Ricordare Giulietto Chiesa significa parlare di una persona che sentivo dalla stessa parte della barricata. Una persona molto diversa da me, con sensibilità, priorità e comportamenti diversi dai miei, ma che – nella complicata traversata di questa esistenza che siamo chiamati a vivere sulla terra – era indubbiamente dalla stessa parte della barricata.
Innanzitutto sul piano morale. Giulietto era in grado di indignarsi, di soffrire per le ingiustizie. Non era un cinico. La lunga militanza politica non l’aveva portato ad assumere quel tratto di realismo nichilista che sovente connota anche coloro che continuano a battersi per la giustizia. Confrontarsi con le sofferenze umane è faticoso e soffrire è faticoso. La tentazione di costruire una corazza che – magari ammantata di motivazione politiche – permetta di porre una distanza maggiore tra la sofferenza e il nostro io, è una tentazione forte, comprensibile.
Mi pare che Giulietto abbia in questo saputo mantenere una forte tensione morale, una capacità di indignarsi, di soffrire. Una capacità di restare umano. Non è cosa da poco e considero questo modo di approcciarsi al mondo il punto fondamentale per poterlo modificare positivamente. Non è un punto direttamente politico, è un punto metapolitico, un tratto etico e antropologico. E’ un modo di guardare al mondo che non solo ritengo essenziale ma che ho riscontrato nella coscienza di Giulietto, nel suo modo di porsi prima ancora che nelle sue realizzazioni.
In secondo luogo sul piano politico. Giulietto stava dalla parte della lotta per la libertà, contro la guerra, contro il liberismo, l’imperialismo. Ci stava in modi assai diversi dai miei, sia sul piano analitico che sul piano dei percorsi politici, ma indubbiamente Giulietto, in perfetta buonafede ha passato l’esistenza a cercare di trovare i modi più efficaci per combattere la stessa battaglia che grossomodo cerco di combattere anch’io: la lotta per la libertà e la giustizia, la lotta affinché gli uomini e le donne possano liberamente scegliere il proprio futuro, senza essere piegati e costretti dai potentati di turno.

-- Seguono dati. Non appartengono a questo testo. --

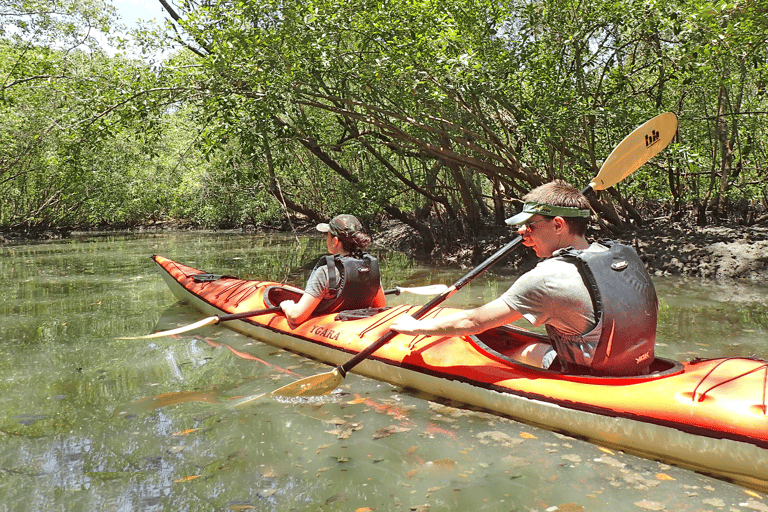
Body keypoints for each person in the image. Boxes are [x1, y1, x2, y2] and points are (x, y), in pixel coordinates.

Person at [390, 180, 658, 376]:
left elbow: (471, 321)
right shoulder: (621, 254)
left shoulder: (547, 277)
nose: (522, 233)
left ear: (558, 225)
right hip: (638, 364)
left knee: (525, 352)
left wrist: (413, 327)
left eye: (530, 225)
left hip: (592, 376)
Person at [280, 214, 385, 326]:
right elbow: (381, 306)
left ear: (335, 241)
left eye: (328, 235)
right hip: (358, 328)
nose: (326, 239)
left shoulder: (325, 272)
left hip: (332, 330)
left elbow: (296, 317)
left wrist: (288, 307)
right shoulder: (369, 267)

Indubbiamente Giulietto aveva una torsione che io considero – semplificando per brevità – complottista. Avremmo potuto discutere per anni sugli errori analitici e politici che ognuno dei due attribuiva all’altro. Ma questa era comunque una dialettica tra persone che si battevano per la libertà e che – di tanto in tanto – erano in grado di riconoscere le cose buone che derivavano dalla prassi posta in essere dall’altro.
Per questo oggi piango un compagno, una persona sensibile che si batteva per le cose giuste, in primo luogo per la pace, contro la guerra e parte rilevante di questo dolore è data dalla consapevolezza che non potremmo più discutere e – perché no – litigare.
Ciao Giulietto, la terra ti sia lieve.